===== Dataset =====

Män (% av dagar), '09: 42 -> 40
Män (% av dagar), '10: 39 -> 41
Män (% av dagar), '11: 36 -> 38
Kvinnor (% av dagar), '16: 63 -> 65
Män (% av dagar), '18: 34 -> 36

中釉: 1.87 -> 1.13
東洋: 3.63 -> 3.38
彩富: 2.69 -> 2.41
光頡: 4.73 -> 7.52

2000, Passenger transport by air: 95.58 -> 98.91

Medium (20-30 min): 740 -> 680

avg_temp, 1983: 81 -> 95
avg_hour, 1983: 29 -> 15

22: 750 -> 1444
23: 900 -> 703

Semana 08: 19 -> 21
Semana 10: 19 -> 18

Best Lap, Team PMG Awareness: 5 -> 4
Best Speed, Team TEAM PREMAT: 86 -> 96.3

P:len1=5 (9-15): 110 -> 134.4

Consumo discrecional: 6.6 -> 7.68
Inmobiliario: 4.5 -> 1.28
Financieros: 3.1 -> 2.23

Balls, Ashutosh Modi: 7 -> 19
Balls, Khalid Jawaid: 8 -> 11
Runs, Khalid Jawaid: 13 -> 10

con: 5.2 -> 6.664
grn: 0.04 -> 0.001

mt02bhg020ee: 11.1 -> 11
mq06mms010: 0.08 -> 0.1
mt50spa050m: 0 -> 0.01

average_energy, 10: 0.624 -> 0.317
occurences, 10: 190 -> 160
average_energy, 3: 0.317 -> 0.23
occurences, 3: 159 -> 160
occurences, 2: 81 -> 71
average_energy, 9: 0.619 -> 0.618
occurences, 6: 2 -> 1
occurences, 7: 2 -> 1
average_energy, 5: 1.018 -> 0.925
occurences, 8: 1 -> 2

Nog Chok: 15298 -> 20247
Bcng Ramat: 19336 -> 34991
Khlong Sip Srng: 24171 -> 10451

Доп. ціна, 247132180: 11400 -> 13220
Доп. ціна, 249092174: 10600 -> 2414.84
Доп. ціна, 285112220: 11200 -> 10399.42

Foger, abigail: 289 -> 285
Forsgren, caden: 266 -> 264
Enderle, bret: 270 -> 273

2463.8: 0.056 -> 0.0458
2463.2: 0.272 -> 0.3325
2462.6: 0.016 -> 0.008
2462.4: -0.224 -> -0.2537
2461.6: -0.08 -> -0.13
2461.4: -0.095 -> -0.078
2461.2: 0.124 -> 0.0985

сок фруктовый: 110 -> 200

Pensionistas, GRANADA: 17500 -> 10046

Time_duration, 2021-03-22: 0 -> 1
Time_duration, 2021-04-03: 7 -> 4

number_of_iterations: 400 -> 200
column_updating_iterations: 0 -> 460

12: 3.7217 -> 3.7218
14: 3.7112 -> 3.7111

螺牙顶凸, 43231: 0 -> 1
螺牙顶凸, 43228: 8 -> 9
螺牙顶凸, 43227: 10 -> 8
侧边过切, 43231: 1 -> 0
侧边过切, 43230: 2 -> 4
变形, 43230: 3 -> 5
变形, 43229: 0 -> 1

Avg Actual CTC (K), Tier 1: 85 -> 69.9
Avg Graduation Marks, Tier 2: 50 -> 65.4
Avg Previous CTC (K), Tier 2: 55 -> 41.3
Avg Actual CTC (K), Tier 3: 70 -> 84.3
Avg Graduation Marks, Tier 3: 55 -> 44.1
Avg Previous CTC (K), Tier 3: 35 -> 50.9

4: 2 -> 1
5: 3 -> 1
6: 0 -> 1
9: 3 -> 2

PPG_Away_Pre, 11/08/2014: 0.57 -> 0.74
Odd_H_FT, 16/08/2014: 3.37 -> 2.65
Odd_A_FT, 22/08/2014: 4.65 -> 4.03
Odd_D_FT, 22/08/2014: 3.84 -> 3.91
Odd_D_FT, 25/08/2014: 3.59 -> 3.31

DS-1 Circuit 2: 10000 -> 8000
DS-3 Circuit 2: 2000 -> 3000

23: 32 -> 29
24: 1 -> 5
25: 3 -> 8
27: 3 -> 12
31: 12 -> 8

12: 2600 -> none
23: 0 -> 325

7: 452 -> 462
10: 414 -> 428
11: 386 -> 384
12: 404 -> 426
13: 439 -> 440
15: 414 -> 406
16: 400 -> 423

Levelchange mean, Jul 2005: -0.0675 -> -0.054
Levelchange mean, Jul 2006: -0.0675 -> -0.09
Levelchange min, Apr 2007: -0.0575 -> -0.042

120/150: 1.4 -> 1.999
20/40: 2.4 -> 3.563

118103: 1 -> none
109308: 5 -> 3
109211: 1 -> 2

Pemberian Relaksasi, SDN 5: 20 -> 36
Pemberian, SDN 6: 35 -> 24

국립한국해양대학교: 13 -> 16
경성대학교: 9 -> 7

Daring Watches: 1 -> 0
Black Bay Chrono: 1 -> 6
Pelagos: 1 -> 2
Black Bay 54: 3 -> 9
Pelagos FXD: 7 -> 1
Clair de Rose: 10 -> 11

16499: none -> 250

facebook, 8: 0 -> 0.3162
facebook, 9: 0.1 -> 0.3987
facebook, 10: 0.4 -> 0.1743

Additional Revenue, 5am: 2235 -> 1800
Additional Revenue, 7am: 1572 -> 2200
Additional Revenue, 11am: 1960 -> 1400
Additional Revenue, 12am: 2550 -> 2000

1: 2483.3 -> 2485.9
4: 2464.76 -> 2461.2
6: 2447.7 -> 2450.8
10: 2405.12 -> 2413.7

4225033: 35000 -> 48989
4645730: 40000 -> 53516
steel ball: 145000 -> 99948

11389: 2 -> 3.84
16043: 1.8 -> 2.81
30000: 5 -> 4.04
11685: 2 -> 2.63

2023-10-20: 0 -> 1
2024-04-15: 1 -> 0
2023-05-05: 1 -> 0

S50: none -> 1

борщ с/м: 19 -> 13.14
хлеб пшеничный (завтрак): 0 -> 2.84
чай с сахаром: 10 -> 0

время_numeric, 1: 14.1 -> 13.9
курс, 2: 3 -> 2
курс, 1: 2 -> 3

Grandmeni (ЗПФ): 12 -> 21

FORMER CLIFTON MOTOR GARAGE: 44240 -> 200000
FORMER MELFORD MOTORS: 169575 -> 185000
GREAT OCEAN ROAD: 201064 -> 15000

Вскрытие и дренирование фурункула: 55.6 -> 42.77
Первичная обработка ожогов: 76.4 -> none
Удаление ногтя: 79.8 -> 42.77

=====

In the entries above, tally the lines that include the string "螺牙顶凸". Give the figure only.

3